Main to remember
What fueled the last Fall of IP on graphics?
The native token of Story, IP, fell strongly on the intellectual property disputes linked to the tokens published on its platform.
What were the consequences of the depreciation of IP prices?
The derivatives were the main engines of the fall, especially since the outputs of massive liquidity reach the market.
The Story Protocol IP has recorded a significant drop in graphics, lowering 10% in the last 24 hours. This, following increasing concerns concerning the problems of intellectual property on the platform.
In fact, at the time of writing, market analysis seemed to indicate that the decline could be still affected by derivative investors. Especially if they continue to place major bets against assets.
200 million dollars in outings
The history protocol, a platform designed to monetize the tokens and the intellectual property of the creator, suffered a lot due to a dispute surrounding the creator token – Baby Shark.
Pinkfong, an entertainment company, denied any association with Baby Shark, triggering massive outing in the early hours of September 29.
After the announcement, the baby shark token dropped 90%, its market capitalization plunging from more than $ 200 million to a press value of only $ 2.33 million.


Source: CoinmarketCap
At the time of the press, Community feeling, an aggregator used to assess investor positions, revealed that only 40% of the participants were optimistic, while the majority transformed the sellers.

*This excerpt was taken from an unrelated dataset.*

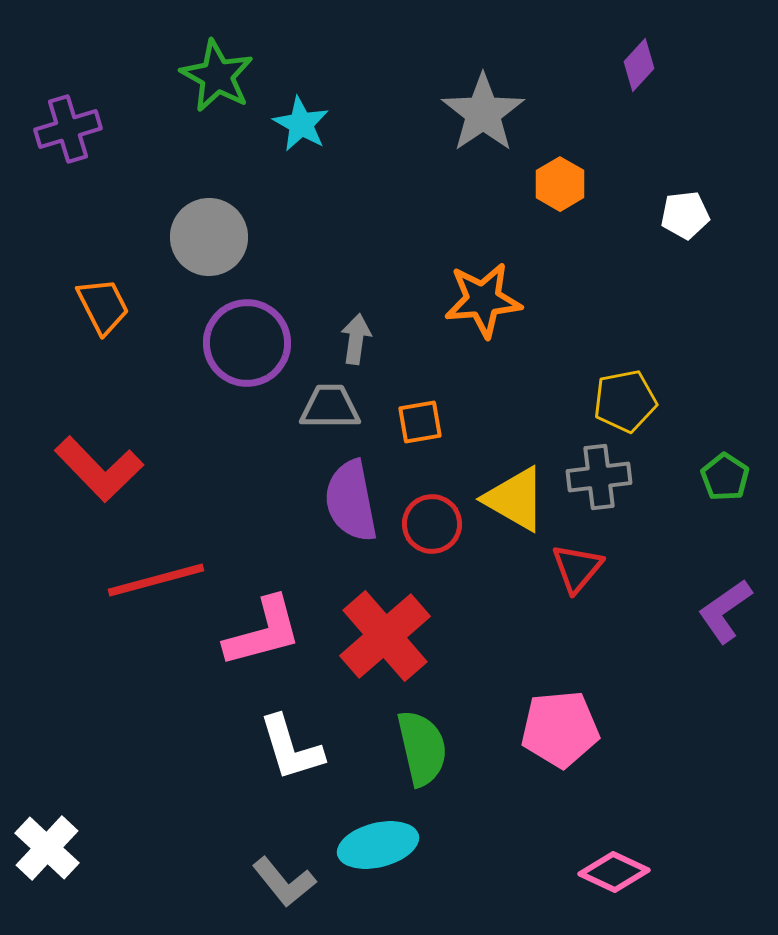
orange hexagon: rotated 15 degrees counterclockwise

Interestingly, the sale was not coordinated at all levels, however. Instead, it was motivated by a particular segment of the market that accelerated the decline.
LEVER effects
Lever merchants have proven to be the most bearish, amplifying the downward pressure on the price of intellectual property.

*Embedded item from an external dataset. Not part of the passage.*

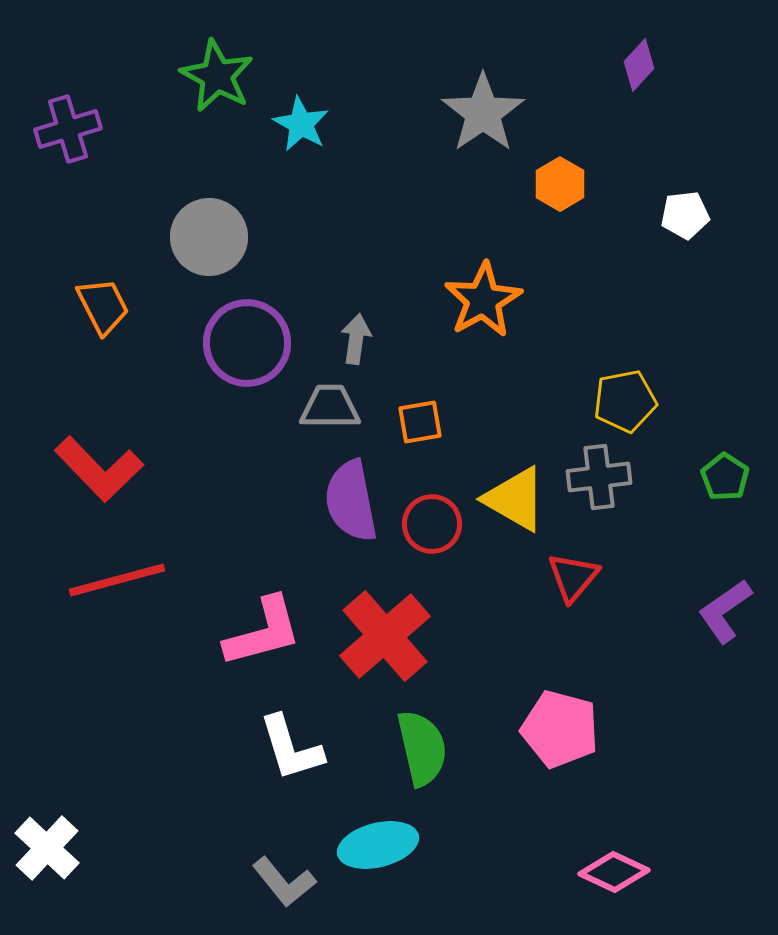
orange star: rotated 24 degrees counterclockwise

In fact, data on the Coinglass derivative market has revealed that liquidity outings in the last 24 hours have reached $ 20 million. All the interests opened, fell to $ 273 million.


Source: CoinmarketCap
The commercial volume in derivatives has also weakened, the Long Short ratio falling at 0.95 – below the neutral threshold of 1.
A decrease in this magnitude generally means that more short-circuited investors the assets, positioning themselves to benefit from new downward movements.
The cash trading activity has also contracted, the overall volume falling from more than 54% to $ 304 million in the last 24 hours. This involved that fewer investors actively participated, many choosing to sell or stay on the sidelines.
Here is what is going then …
Despite the massive liquidity outputs, the feeling of the market suggested that the management of the assets could be surprisingly optimistic.
This perspective was based on investments in liquidity clusters above the press time price, as revealed by the thermal liquidation card.


Source: Coringlass
However, above all potential rally, Altcoin can first retest the liquidity cluster at $ 8.4, using it as a catalyst for a wider movement.
In case of success, IP could stage a rebound towards much higher levels, with a high probability of closing in a two -digit territory.